There was a story in Orion last year by Geetha Iyer called “The Mongerji Letters” that I found while reading for the O. Henry Prize anthology. It’s incredibly moving, and has a delightful sense of play and charm to it—not to mention magic—that just blew me away.
I’m also super into the new series of novels by Lian Hearn, The Tale of Shikanoko. They’re historical fantasy set in medieval Japan and they move like lightning.
CA: Do you have any current projects underway? Stories? Another novel?
KL: I just finished a story for a great new lit mag called Territory; they ask writers to respond to maps. My story is about an old love affair getting stuck inside a bad tooth. It’s in response to a gorgeous Alexander von Humboldt map.
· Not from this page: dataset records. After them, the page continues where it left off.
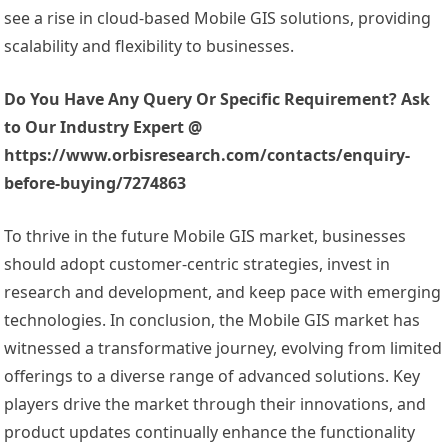
see a rise in cloud-based Mobile GIS solutions, providing
scalability and flexibility to businesses.
Do You Have Any Query Or Specific Requirement? Ask
to Our Industry Expert @
https://www.orbisresearch.com/contacts/enquiry-
before-buying/7274863
To thrive in the future Mobile GIS market, businesses
should adopt customer-centric strategies, invest in
research and development, and keep pace with emerging
technologies. In conclusion, the Mobile GIS market has
witnessed a transformative journey, evolving from limited
offerings to a diverse range of advanced solutions. Key
players drive the market through their innovations, and
product updates continually enhance the functionality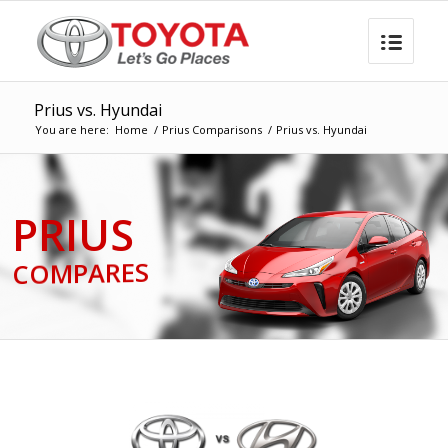
Prius vs. Hyundai
You are here:
Home
/
Prius Comparisons
/
Prius vs. Hyundai
PRIUS
COMPARES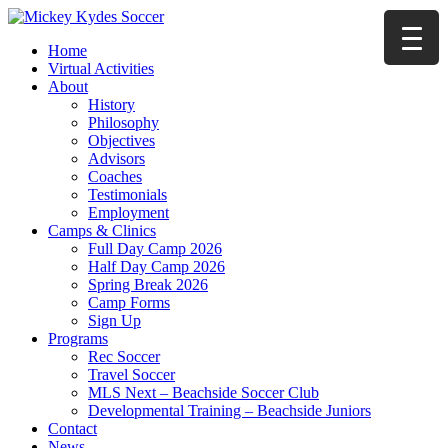
Home
Virtual Activities
About
History
Philosophy
Objectives
Advisors
Coaches
Testimonials
Employment
Camps & Clinics
Full Day Camp 2026
Half Day Camp 2026
Spring Break 2026
Camp Forms
Sign Up
Programs
Rec Soccer
Travel Soccer
MLS Next – Beachside Soccer Club
Developmental Training – Beachside Juniors
Contact
News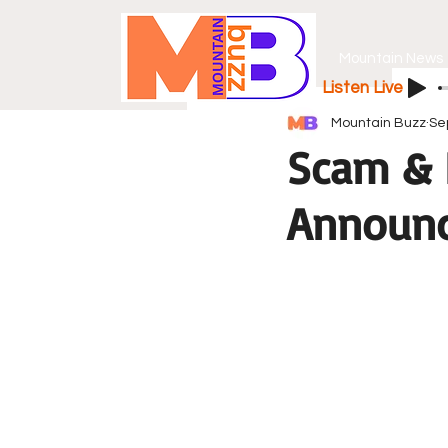
Mountain News
Listen Live
Mountain Buzz
Se
Scam & 
Announce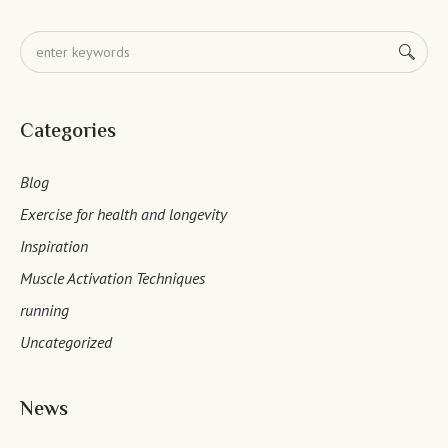
Categories
Blog
Exercise for health and longevity
Inspiration
Muscle Activation Techniques
running
Uncategorized
News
And I’m in the incubation stage of another novel that will be about a homeless woman, children born in prison, and prenatal memory.
CA: Finally, if you could climb into a time machine and jump back ten years, what would you tell yourself?
KL: “Everything you want is going to take way longer to achieve than you feel it ought to, but if you keep busting your ass and paying attention and having fun and helping out where you can, you’ll get there.” (Wait, maybe I did go back in time and tell myself this.)
Kelly Luce is the author of Three Scenarios in Which Hana Sasaki Grows a Tail, which won the 2013 Foreword Review’s Editor’s Choice Prize in Fiction. She is a Contributing Editor for Electric Literature and will be a fellow at Harvard’s Radcliffe Institute for Advanced Studies during the 2016-2017 academic year. Her debut novel, Pull Me Under, is due out November 1, 2016 from Farrar, Straus and Giroux. She hails from Illinois and lives in California’s Santa Cruz mountains.
Chuck Augello is Head Editor of Cease, Cows. He lives in New Jersey with his wife, dog, two cats, and several cows that refuse to cease. His work has appeared in One Story, Juked, Hobart, Smokelong Quarterly, and other fine places. He publishes The Daily Vonnegut and contributes interviews to The Review Review. He’s currently at work on a novel.